Principaux renseignements
- Au cours des trois premiers mois de cette année, les banques de la zone euro ont durci leurs conditions de crédit, notamment en raison de l’impact de la guerre sur les coûts de financement.
- Les banques s’attendent à ce que cette tendance au resserrement s’intensifie encore au cours du prochain trimestre.
- La demande de prêts s’est affaiblie, les entreprises ayant réduit leurs investissements dans un contexte de hausse des prix de l’énergie et d’incertitude.
La dernière enquête de la Banque centrale européenne (BCE) a révélé un resserrement de l’accès au crédit par les banques de la zone euro au cours du premier trimestre 2026. Cette tendance devrait se poursuivre au cours du trimestre suivant, principalement en raison de la flambée des prix de l’énergie et des coûts de financement résultant du conflit en cours impliquant l’Iran. Il convient de noter que ce resserrement a précédé toute hausse potentielle des taux d’intérêt par la BCE, indiquant que l’impact de la guerre sur les conditions de financement se faisait déjà sentir.
Critères d’octroi de prêts plus stricts
Les résultats de l’enquête ont mis en évidence un resserrement plus marqué que prévu des critères d’octroi de prêts, en particulier pour les entreprises.
La BCE a attribué cette tendance à une perception accrue des risques économiques et à une tolérance au risque réduite parmi les banques.

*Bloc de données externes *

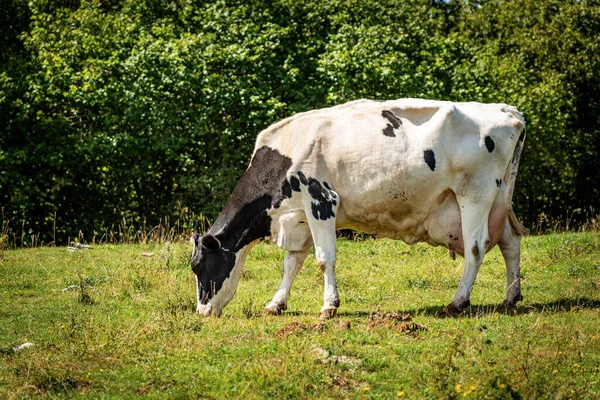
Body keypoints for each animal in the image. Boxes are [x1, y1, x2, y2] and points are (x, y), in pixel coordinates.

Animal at [191, 98, 524, 318]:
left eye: (198, 267)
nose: (202, 311)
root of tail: (506, 110)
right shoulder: (298, 217)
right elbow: (292, 263)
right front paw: (276, 303)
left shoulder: (321, 201)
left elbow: (324, 259)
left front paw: (329, 306)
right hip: (498, 198)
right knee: (510, 241)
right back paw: (511, 296)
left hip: (475, 193)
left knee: (476, 247)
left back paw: (457, 301)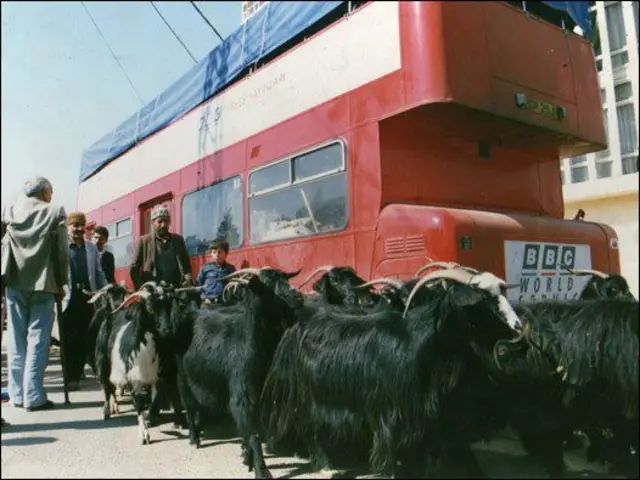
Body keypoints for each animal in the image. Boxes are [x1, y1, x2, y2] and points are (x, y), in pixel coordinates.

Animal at [174, 266, 304, 476]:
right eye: (266, 285)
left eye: (285, 279)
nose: (297, 296)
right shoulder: (243, 395)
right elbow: (253, 433)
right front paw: (261, 471)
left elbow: (249, 430)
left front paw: (247, 457)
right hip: (182, 376)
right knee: (189, 405)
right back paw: (194, 438)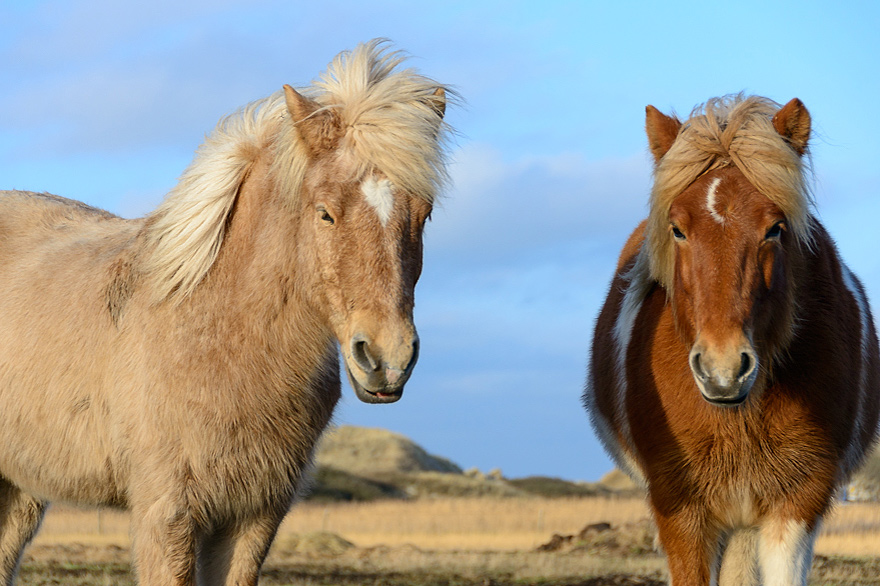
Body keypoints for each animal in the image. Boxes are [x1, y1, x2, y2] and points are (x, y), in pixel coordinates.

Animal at [0, 38, 446, 580]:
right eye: (325, 212)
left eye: (423, 215)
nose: (387, 359)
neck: (216, 334)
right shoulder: (166, 512)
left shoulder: (255, 516)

Plus précisément, les développements géopolitiques et les fluctuations du marché de l’énergie ont été cités comme les principaux facteurs de cette pression au resserrement.

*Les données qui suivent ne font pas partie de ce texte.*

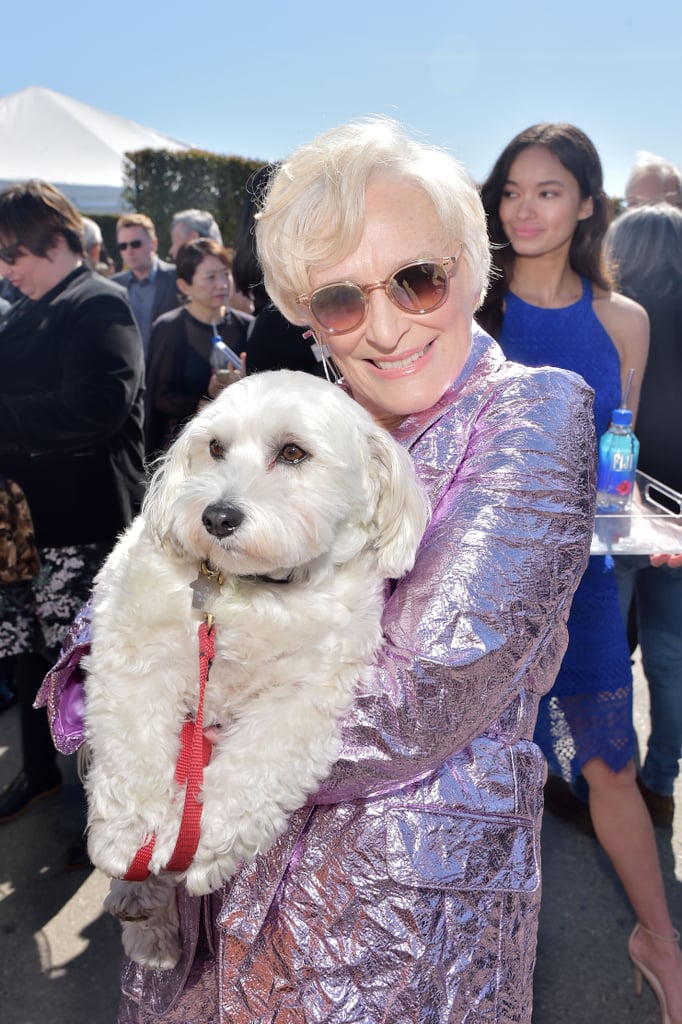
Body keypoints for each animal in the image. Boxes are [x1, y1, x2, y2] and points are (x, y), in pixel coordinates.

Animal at [82, 368, 428, 966]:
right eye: (215, 448)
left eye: (292, 452)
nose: (216, 516)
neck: (251, 593)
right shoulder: (132, 655)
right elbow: (133, 750)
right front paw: (126, 836)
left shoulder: (307, 697)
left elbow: (255, 769)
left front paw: (198, 845)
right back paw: (141, 908)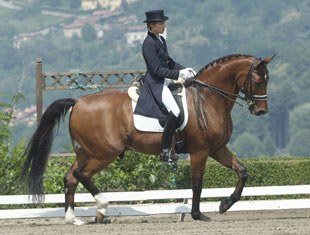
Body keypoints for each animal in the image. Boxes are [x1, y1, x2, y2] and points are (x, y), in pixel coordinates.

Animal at [21, 53, 274, 224]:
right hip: (104, 153)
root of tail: (78, 101)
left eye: (267, 79)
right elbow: (197, 183)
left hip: (85, 152)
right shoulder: (200, 151)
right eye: (258, 80)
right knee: (82, 175)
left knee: (70, 178)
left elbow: (242, 171)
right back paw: (102, 207)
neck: (209, 98)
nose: (261, 111)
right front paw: (197, 214)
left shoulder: (217, 149)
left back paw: (74, 218)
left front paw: (224, 204)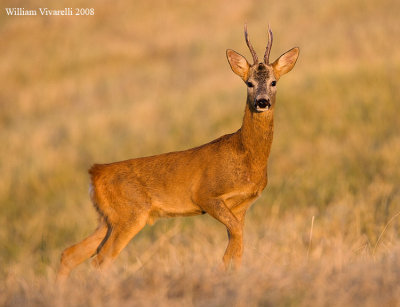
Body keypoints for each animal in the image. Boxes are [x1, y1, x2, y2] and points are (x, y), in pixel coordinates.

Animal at [57, 25, 298, 282]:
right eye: (249, 83)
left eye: (273, 82)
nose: (262, 102)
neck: (246, 156)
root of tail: (95, 173)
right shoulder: (206, 195)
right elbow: (235, 239)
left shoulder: (242, 207)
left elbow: (237, 242)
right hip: (130, 214)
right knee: (101, 259)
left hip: (108, 218)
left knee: (70, 253)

Resserrement prévu à l’avenir
Pour l’avenir, les banques prévoient un resserrement supplémentaire et plus marqué des normes de crédit pour la période d’avril à juin. La demande de prêts a connu une légère baisse au premier trimestre, contrairement aux prévisions initiales des banques. Cette baisse a été largement attribuée à la réduction des investissements par les entreprises, bien que certaines aient utilisé des prêts pour reconstituer leurs stocks.
L’enquête de la BCE a également noté que la hausse des prix de l’énergie a alimenté une demande accrue de liquidités de la part des entreprises, tandis que l’incertitude accrue et le report des investissements ont contribué à freiner la demande de prêts.